# Ft Pierce 7/10



## makin moves (Mar 20, 2010)

nice cobia especialy on the smaller set ups it makes for alot of fun


----------



## Gramps (Nov 1, 2007)

That's awesome man! I've had the mullet run in the back of my mind lately, thinking the 17's would be killer fun chasin the schools.

Now I want to see some tarpon reports!


----------



## HaMm3r (Dec 11, 2006)

That does look fun! Nice job.


----------



## paint it black (Nov 3, 2007)

nice work!
how's the red fishing up that way been? 
I was thinking about heading up soon to chase some of them round island reds.


----------



## HighSide25 (May 15, 2007)

nice turd


----------



## deerfly (Mar 10, 2007)

great light tackle cobe


----------



## out-cast (Jan 27, 2009)

Thanks fellas!! It was like bringing a knife to a gun fight, sick.


> nice work!
> how's the red fishing up that way been?
> I was thinking about heading up soon to chase some of them round island reds.

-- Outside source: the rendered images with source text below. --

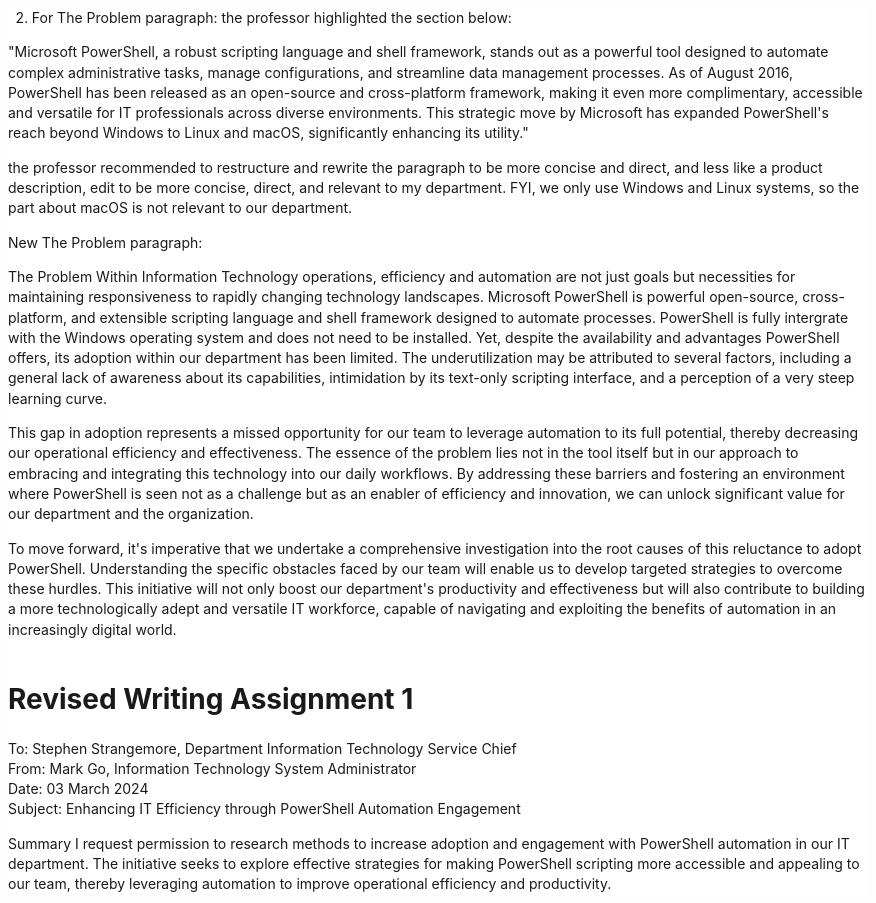 2. For The Problem paragraph: the professor highlighted the section below: 

"Microsoft PowerShell, a robust scripting language and shell framework, stands out as a powerful tool designed to automate complex administrative tasks, manage configurations, and streamline data management processes. As of August 2016, PowerShell has been released as an open-source and cross-platform framework, making it even more complimentary, accessible and versatile for IT professionals across diverse environments. This strategic move by Microsoft has expanded PowerShell's reach beyond Windows to Linux and macOS, significantly enhancing its utility."

the professor recommended to restructure and rewrite the paragraph to be more concise and direct, and less like a product description, edit to be more concise, direct, and relevant to my department. FYI, we only use Windows and Linux systems, so the part about macOS is not relevant to our department.

New The Problem paragraph:

The Problem
Within Information Technology operations, efficiency and automation are not just goals but necessities for maintaining responsiveness to rapidly changing technology landscapes. Microsoft PowerShell is powerful open-source, cross-platform, and extensible scripting language and shell framework designed to automate processes. PowerShell is fully intergrate with the Windows operating system and does not need to be installed. Yet, despite the availability and advantages PowerShell offers, its adoption within our department has been limited. The underutilization may be attributed to several factors, including a general lack of awareness about its capabilities, intimidation by its text-only scripting interface, and a perception of a very steep learning curve.

This gap in adoption represents a missed opportunity for our team to leverage automation to its full potential, thereby decreasing our operational efficiency and effectiveness. The essence of the problem lies not in the tool itself but in our approach to embracing and integrating this technology into our daily workflows. By addressing these barriers and fostering an environment where PowerShell is seen not as a challenge but as an enabler of efficiency and innovation, we can unlock significant value for our department and the organization. 

To move forward, it's imperative that we undertake a comprehensive investigation into the root causes of this reluctance to adopt PowerShell. Understanding the specific obstacles faced by our team will enable us to develop targeted strategies to overcome these hurdles. This initiative will not only boost our department's productivity and effectiveness but will also contribute to building a more technologically adept and versatile IT workforce, capable of navigating and exploiting the benefits of automation in an increasingly digital world.


# Revised Writing Assignment 1

To: Stephen Strangemore, Department Information Technology Service Chief  
From: Mark Go, Information Technology System Administrator  
Date: 03 March 2024  
Subject: Enhancing IT Efficiency through PowerShell Automation Engagement  

Summary
I request permission to research methods to increase adoption and engagement with PowerShell automation in our IT department. The initiative seeks to explore effective strategies for making PowerShell scripting more accessible and appealing to our team, thereby leveraging automation to improve operational efficiency and productivity.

It's been decent. Mainly smaller schools of lower slot with a couple spots that have been holding solo slobs. Trout fishing is pretty good and plenty of snook are here especially near the inlet. Let me know if/when you come up. I need to get my ass down south to fish, now that all my mosquito bites have healed from when I was in Choko last month


----------